- **Problem to solve**:
Transcribe every line of the records verbatim.

Record set Block Start

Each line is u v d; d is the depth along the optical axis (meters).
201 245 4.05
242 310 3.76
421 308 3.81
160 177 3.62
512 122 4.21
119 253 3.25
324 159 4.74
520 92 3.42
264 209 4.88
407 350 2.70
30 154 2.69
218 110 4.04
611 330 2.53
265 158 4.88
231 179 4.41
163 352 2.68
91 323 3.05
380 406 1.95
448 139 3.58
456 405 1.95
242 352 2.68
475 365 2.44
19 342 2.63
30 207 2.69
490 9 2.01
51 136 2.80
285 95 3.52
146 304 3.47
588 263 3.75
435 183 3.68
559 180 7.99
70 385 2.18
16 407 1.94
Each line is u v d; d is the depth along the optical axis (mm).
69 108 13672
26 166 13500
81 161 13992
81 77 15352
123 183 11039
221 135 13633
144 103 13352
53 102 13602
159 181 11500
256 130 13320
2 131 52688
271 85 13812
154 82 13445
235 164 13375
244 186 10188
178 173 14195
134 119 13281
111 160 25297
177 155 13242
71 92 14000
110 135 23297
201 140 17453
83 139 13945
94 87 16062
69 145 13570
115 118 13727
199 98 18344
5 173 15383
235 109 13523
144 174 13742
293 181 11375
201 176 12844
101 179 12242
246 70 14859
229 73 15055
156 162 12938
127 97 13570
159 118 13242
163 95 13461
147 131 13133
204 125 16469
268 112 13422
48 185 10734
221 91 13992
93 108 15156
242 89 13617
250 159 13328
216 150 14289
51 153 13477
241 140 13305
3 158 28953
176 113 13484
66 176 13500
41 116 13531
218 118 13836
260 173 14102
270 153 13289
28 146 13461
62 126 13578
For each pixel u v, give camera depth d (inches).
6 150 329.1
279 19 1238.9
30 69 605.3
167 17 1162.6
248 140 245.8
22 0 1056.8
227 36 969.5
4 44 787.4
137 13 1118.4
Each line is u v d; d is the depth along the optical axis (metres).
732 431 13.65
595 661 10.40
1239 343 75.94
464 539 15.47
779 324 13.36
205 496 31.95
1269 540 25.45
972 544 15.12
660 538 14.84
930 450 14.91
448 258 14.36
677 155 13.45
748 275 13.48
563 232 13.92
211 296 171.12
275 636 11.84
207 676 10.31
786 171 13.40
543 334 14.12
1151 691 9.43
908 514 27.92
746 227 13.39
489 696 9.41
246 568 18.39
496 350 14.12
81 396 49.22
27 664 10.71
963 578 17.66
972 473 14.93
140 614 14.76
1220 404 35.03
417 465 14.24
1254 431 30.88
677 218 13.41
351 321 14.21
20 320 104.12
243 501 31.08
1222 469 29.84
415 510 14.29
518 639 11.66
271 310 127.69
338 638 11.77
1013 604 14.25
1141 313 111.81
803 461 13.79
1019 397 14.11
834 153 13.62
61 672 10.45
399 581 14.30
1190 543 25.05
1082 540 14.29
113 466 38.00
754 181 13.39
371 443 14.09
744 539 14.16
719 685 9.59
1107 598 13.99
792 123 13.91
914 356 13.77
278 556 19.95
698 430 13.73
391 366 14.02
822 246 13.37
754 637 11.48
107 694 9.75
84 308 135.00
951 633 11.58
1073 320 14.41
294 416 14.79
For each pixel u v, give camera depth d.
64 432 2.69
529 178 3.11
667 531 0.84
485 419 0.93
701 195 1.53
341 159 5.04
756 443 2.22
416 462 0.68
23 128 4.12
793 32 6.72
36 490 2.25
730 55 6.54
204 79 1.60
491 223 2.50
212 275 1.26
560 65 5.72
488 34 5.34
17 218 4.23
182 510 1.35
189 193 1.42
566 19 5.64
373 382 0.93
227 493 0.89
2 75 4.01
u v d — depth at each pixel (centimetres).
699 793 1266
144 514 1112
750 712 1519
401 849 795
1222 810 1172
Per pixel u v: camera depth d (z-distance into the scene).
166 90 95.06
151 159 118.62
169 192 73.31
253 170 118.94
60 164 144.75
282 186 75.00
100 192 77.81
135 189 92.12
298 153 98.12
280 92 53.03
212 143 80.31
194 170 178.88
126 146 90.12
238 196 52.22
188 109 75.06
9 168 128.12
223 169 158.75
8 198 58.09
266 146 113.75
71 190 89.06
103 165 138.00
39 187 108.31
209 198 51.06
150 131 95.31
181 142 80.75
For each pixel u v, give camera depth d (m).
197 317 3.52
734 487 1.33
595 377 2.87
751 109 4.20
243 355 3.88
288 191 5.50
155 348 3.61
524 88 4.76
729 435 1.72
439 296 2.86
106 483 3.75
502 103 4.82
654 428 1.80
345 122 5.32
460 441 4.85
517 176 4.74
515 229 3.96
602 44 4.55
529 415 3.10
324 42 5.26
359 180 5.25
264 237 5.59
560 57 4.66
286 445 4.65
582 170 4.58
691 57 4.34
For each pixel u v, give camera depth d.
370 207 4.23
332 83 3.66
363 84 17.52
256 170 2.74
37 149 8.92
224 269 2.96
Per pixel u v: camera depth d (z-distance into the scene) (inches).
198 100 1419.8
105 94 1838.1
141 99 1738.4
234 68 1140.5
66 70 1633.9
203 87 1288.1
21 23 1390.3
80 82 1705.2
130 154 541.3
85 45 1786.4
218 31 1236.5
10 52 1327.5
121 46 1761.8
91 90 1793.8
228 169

Record set Block End

- **Result of this exercise**:
Each line is u v d; d is the depth along the optical axis (meters).
201 245 4.05
242 310 3.76
421 308 3.81
160 177 3.62
512 122 4.21
119 253 3.25
324 159 4.74
520 92 3.42
264 209 4.88
407 350 2.70
30 154 2.69
218 110 4.04
611 330 2.53
265 158 4.88
231 179 4.41
163 352 2.68
91 323 3.05
380 406 1.95
448 139 3.58
456 405 1.95
242 352 2.68
475 365 2.44
19 342 2.63
30 207 2.69
490 9 2.01
51 136 2.80
285 95 3.52
146 304 3.47
588 263 3.75
435 183 3.68
559 180 7.99
70 385 2.18
16 407 1.94
Each line is u v d; d is the depth along the optical axis (mm).
69 108 13672
26 166 13500
81 161 13992
81 77 15352
123 183 11039
221 135 13633
144 103 13352
53 102 13602
159 181 11500
256 130 13320
2 131 52688
271 85 13812
154 82 13445
235 164 13375
244 186 10188
178 173 14195
134 119 13281
111 160 25297
177 155 13242
71 92 14000
110 135 23297
201 140 17453
83 139 13945
94 87 16062
69 145 13570
115 118 13727
199 98 18344
5 173 15383
235 109 13523
144 174 13742
293 181 11375
201 176 12844
101 179 12242
246 70 14859
229 73 15055
156 162 12938
127 97 13570
159 118 13242
163 95 13461
147 131 13133
204 125 16469
268 112 13422
48 185 10734
221 91 13992
93 108 15156
242 89 13617
250 159 13328
216 150 14289
51 153 13477
241 140 13305
3 158 28953
176 113 13484
66 176 13500
41 116 13531
218 118 13836
260 173 14102
270 153 13289
28 146 13461
62 126 13578
For each pixel u v, give camera depth d (inches).
6 150 329.1
279 19 1238.9
30 69 605.3
167 17 1162.6
248 140 245.8
22 0 1056.8
227 36 969.5
4 44 787.4
137 13 1118.4
Each line is u v d; d is the depth along the optical axis (metres).
732 431 13.65
595 661 10.40
1239 343 75.94
464 539 15.47
779 324 13.36
205 496 31.95
1269 540 25.45
972 544 15.12
660 538 14.84
930 450 14.91
448 258 14.36
677 155 13.45
748 275 13.48
563 232 13.92
211 296 171.12
275 636 11.84
207 676 10.31
786 171 13.40
543 334 14.12
1151 691 9.43
908 514 27.92
746 227 13.39
489 696 9.41
246 568 18.39
496 350 14.12
81 396 49.22
27 664 10.71
963 578 17.66
972 473 14.93
140 614 14.76
1220 404 35.03
417 465 14.24
1254 431 30.88
677 218 13.41
351 321 14.21
20 320 104.12
243 501 31.08
1222 469 29.84
415 510 14.29
518 639 11.66
271 310 127.69
338 638 11.77
1013 604 14.25
1141 313 111.81
803 461 13.79
1019 397 14.11
834 153 13.62
61 672 10.45
399 581 14.30
1190 543 25.05
1082 540 14.29
113 466 38.00
754 181 13.39
371 443 14.09
744 539 14.16
719 685 9.59
1107 598 13.99
792 123 13.91
914 356 13.77
278 556 19.95
698 430 13.73
391 366 14.02
822 246 13.37
754 637 11.48
107 694 9.75
84 308 135.00
951 633 11.58
1073 320 14.41
294 416 14.79
For each pixel u v, give camera depth d.
64 432 2.69
529 178 3.11
667 531 0.84
485 419 0.93
701 195 1.53
341 159 5.04
756 443 2.22
416 462 0.68
23 128 4.12
793 32 6.72
36 490 2.25
730 55 6.54
204 79 1.60
491 223 2.50
212 275 1.26
560 65 5.72
488 34 5.34
17 218 4.23
182 510 1.35
189 193 1.42
566 19 5.64
373 382 0.93
227 493 0.89
2 75 4.01
u v d — depth at each pixel (centimetres).
699 793 1266
144 514 1112
750 712 1519
401 849 795
1222 810 1172
Per pixel u v: camera depth d (z-distance into the scene).
166 90 95.06
151 159 118.62
169 192 73.31
253 170 118.94
60 164 144.75
282 186 75.00
100 192 77.81
135 189 92.12
298 153 98.12
280 92 53.03
212 143 80.31
194 170 178.88
126 146 90.12
238 196 52.22
188 109 75.06
9 168 128.12
223 169 158.75
8 198 58.09
266 146 113.75
71 190 89.06
103 165 138.00
39 187 108.31
209 198 51.06
150 131 95.31
181 142 80.75
For each pixel u v, give camera depth d (m).
197 317 3.52
734 487 1.33
595 377 2.87
751 109 4.20
243 355 3.88
288 191 5.50
155 348 3.61
524 88 4.76
729 435 1.72
439 296 2.86
106 483 3.75
502 103 4.82
654 428 1.80
345 122 5.32
460 441 4.85
517 176 4.74
515 229 3.96
602 44 4.55
529 415 3.10
324 42 5.26
359 180 5.25
264 237 5.59
560 57 4.66
286 445 4.65
582 170 4.58
691 57 4.34
For each pixel u v, give camera depth d.
370 207 4.23
332 83 3.66
363 84 17.52
256 170 2.74
37 149 8.92
224 269 2.96
Per pixel u v: camera depth d (z-distance into the scene) (inches).
198 100 1419.8
105 94 1838.1
141 99 1738.4
234 68 1140.5
66 70 1633.9
203 87 1288.1
21 23 1390.3
80 82 1705.2
130 154 541.3
85 45 1786.4
218 31 1236.5
10 52 1327.5
121 46 1761.8
91 90 1793.8
228 169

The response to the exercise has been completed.